Oh, yeah, she remembered who he was, and she obviously didn’t like the fact he remembered her, too. By the set of her jaw, he had a feeling she didn’t want to discuss the past.
Eager to get some kind of reaction, he reached out and pulled her closer. “Now that’s the DeeDee I remember so well. All haughty superiority. What have you been up to all these years, darlin’?”
She slipped out of his arms, and he let her go. In another moment she was back behind her desk, a safe barrier between them.
“All right,” she said at last. “So you know I used to be DeeDee Whitefeather. I remember you as Oz. Six years isn’t long enough to erase those memories completely. But so what? We’re different people now. I don’t see why it should be a problem that we were friends in Vegas.”
He did a double take. “Friends? I’d say we got to be a little more than that.”

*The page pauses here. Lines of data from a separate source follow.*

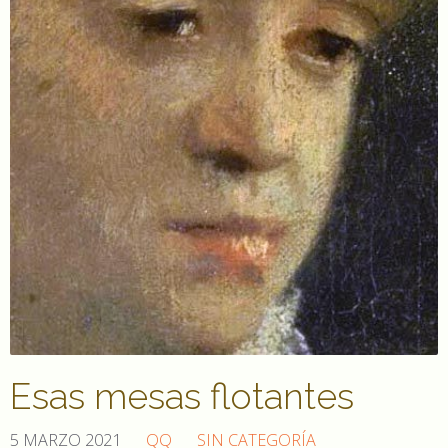
Esas mesas flotantes
5 MARZO 2021
QQ
SIN CATEGORÍA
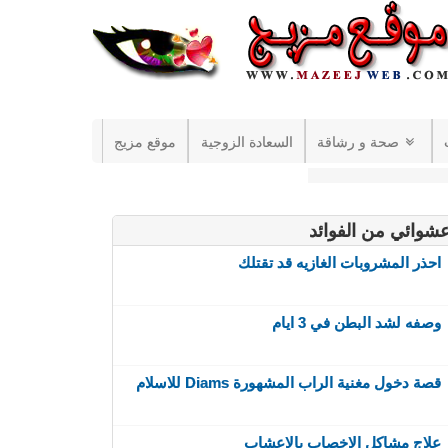
صحة و رشاقة
السعادة الزوجية
موقع مزيج
شوائي من الفوائد
احذر المشروبات الغازيه قد تقتلك
وصفه لشد البطن في 3 ايام
قصة دخول مغنية الراب المشهورة Diams للاسلام
علاج مشاكل الاخصاب بالاعشاب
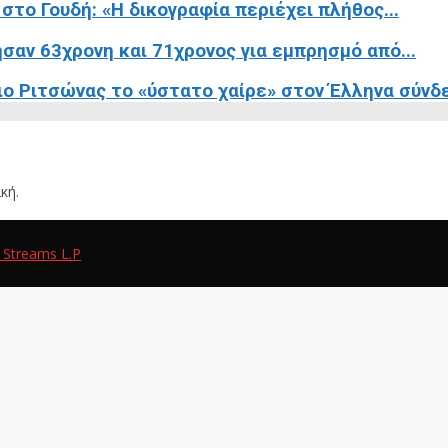
στο Γουδή: «Η δικογραφία περιέχει πλήθος...
σαν 63χρονη και 71χρονος για εμπρησμό από...
 Ριτσώνας το «ύστατο χαίρε» στον Έλληνα σύνδε
κή.
 Streams L.P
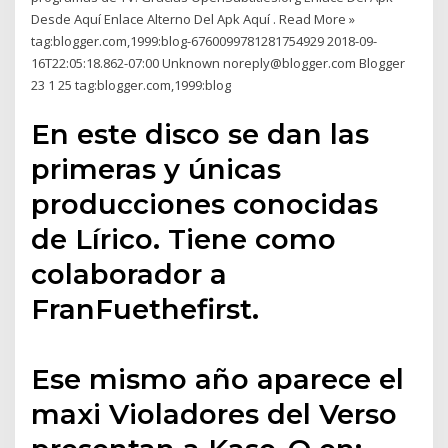
Desde Aquí Enlace Alterno Del Apk Aquí . Read More »
tag:blogger.com,1999:blog-6760099781281754929 2018-09-
16T22:05:18.862-07:00 Unknown noreply@blogger.com Blogger
23 1 25 tag:blogger.com,1999:blog
En este disco se dan las
primeras y únicas
producciones conocidas
de Lírico. Tiene como
colaborador a
FranFuethefirst.
Ese mismo año aparece el
maxi Violadores del Verso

She paled, and he wondered if she remembered just how “friendly” she’d tried to get with him. She turned away in exasperation, pulling a hand through her hair. Six years hadn’t changed the bright luster of it, that great complexion, those eyes like storm clouds over the mountains. Had she really expected him to forget those eyes?
She remained silent, thoughtful. It occurred to him suddenly that she was desperately trying to put all the pieces together about their one close encounter, but was coming up empty.
“Come on, DeeDee,” he said. “It’s not that bad, is it?”
She turned quickly back to face him. “Look, we both know that night in Vegas was… I’m not sure how or why it happened, but it did. I vaguely remember waking up side by side with you on one of the big beds at Native Sun, so I assume somewhere along the way…”
That wasn’t exactly how it had stacked up, of course, but he was interested to see just how good her memory was. “I definitely was the one to take your clothes off,” he agreed. “In fact, whatever high you were on, you couldn’t wait to get out of them.”